WHAT YOU NEED TO DO.
Pictures are to be omitted, and every entry below is to be restated exactly.

==== EXERCISE INPUT

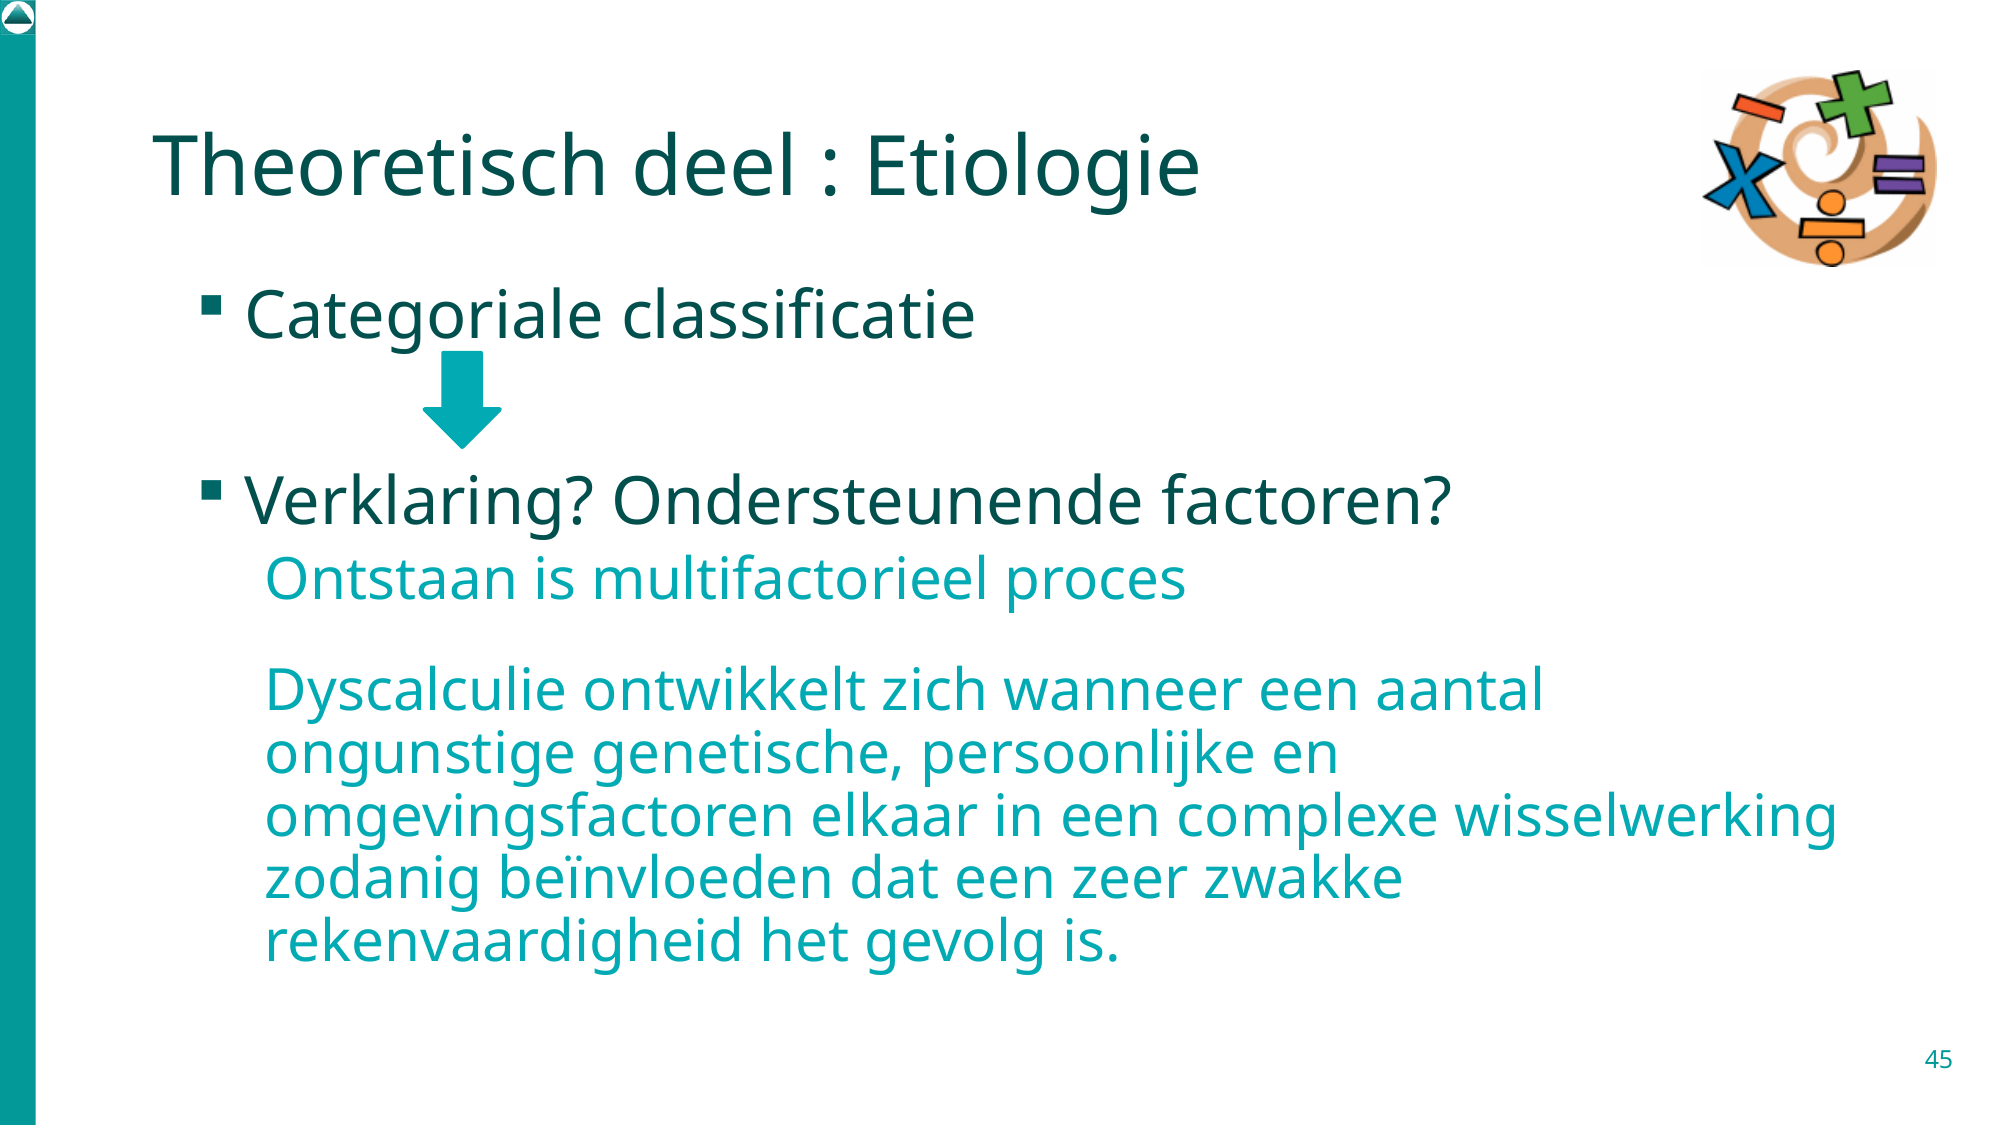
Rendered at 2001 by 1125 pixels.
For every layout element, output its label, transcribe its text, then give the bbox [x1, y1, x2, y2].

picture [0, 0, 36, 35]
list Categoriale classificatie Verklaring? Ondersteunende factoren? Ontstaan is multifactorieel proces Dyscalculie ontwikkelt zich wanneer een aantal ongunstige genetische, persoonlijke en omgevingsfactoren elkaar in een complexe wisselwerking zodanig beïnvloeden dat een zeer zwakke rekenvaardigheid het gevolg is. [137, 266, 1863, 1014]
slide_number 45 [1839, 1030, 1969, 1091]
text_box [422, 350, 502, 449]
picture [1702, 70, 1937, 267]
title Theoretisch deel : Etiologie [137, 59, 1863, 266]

========

RESULT BELOW.
Rendered at 2001 by 1125 pixels.
For every layout element, output its label, transcribe its text, then give the bbox [x1, y1, x2, y2].

picture [0, 0, 36, 35]
list Categoriale classificatie Verklaring? Ondersteunende factoren? Ontstaan is multifactorieel proces Dyscalculie ontwikkelt zich wanneer een aantal ongunstige genetische, persoonlijke en omgevingsfactoren elkaar in een complexe wisselwerking zodanig beïnvloeden dat een zeer zwakke rekenvaardigheid het gevolg is. [137, 266, 1863, 1014]
slide_number 45 [1839, 1030, 1969, 1091]
text_box [422, 350, 502, 449]
picture [1702, 70, 1937, 267]
title Theoretisch deel : Etiologie [137, 59, 1863, 266]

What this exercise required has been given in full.